Monthly Archives: March 2019

lizzy stant

Profile of Music Minor Lizzy Stant ’19

As a neuroscience major and music minor, Lizzy Stant ’19 has forged her own unique path at Swarthmore. Four years ago, Lizzy came in with little formal music training, having taught herself the guitar, piano, and voice, with some guidance from music choir directors at home. Attracted to the subsidized voice lessons and encouraged by a music program that works to offer equity for students from diverse backgrounds, Lizzy found her passion for music at Swarthmore.

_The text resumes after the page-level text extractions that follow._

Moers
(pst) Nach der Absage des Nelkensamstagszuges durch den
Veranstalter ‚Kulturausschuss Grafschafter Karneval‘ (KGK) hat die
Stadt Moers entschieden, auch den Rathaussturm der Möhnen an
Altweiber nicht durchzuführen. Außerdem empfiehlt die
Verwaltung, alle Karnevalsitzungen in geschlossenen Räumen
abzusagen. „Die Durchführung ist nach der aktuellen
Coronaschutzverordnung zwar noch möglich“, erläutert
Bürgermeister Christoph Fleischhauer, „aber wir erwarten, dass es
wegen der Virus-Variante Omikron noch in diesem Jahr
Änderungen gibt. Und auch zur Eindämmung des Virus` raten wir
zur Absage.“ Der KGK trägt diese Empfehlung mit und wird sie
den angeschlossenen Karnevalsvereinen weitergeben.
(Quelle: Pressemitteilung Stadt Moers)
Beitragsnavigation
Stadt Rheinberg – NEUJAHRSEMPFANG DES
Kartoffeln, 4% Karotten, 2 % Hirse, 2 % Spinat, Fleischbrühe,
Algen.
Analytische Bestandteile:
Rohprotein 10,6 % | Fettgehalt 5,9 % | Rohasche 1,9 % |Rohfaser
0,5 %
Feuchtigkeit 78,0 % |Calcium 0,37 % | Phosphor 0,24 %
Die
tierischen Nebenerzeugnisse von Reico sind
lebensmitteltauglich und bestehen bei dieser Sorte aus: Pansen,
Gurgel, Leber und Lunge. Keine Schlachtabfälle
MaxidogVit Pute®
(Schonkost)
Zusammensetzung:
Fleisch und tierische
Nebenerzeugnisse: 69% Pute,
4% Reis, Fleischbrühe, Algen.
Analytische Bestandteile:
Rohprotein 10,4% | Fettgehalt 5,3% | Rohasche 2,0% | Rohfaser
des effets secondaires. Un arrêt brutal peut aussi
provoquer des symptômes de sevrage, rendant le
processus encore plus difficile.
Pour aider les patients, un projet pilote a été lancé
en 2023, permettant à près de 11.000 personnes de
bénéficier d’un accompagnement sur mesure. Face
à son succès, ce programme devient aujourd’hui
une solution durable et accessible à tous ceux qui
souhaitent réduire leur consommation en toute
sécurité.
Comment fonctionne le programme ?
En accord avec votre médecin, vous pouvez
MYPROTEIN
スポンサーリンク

Over the past four years, Lizzy has participated in the Swarthmore Chorus, Garnet Singers,the staged opera Dido and Aeneas, and a number of smaller music ensembles; she traveled to Florence for a life-changing, three-week voice program; attended the Royal Danish Academy of Music her junior spring for a semester abroad; and embraced the challenges of taking music theory classes, though she’d never had any formal music theory training before coming to Swarthmore.

Lizzy spoke to the benefits of not being afraid to seek out resources, particularly for students who come from underprivileged backgrounds and, prior to Swarthmore, were unable to afford the expense of formal music lessons:

“Low-income students have a hard time asking for help since we’re so used to having to do so much on our own, but it’s something I’m working on. A few other students from low-income backgrounds and I are currently making a resource guide for low-income students at Swarthmore. It’s meant to be from students for students.”

Utilizing tutors and working closely with her vocal coach and teachers have been ways that Lizzy has navigated the rugged terrain of Swarthmore. Now as a senior, with palpable passion, Lizzy has achieved a confidence and direction that is so apparent in her day-to-day activities and conversations. Music and opera have become pervasive forces in her life, crossing over into other interests in environmental studies, neuroscience, and varsity athletics.

“[As a neuroscience major] I see how anatomy and physiology carry over into vocal pedagogy and the way our brains perceive sound. Being a student athlete particularly carries over into singing. I think being an opera singer is equal to being an athlete, since they have similar skills of constantly having to improve yourself with tiny changes in what you’re doing and constant muscle memory – athletics and music are hand-in-hand in that way.”

She continued to speak on the relevance of opera in the 21st century within the context of an environment warped by climate change: “I can picture opera taking on a bigger role in society as we see more tragedies, especially those fueled by climate change. It’s such an intense art form, but I feel that it can be utilized to help people grieve through some of the most difficult things our planet is going to see.”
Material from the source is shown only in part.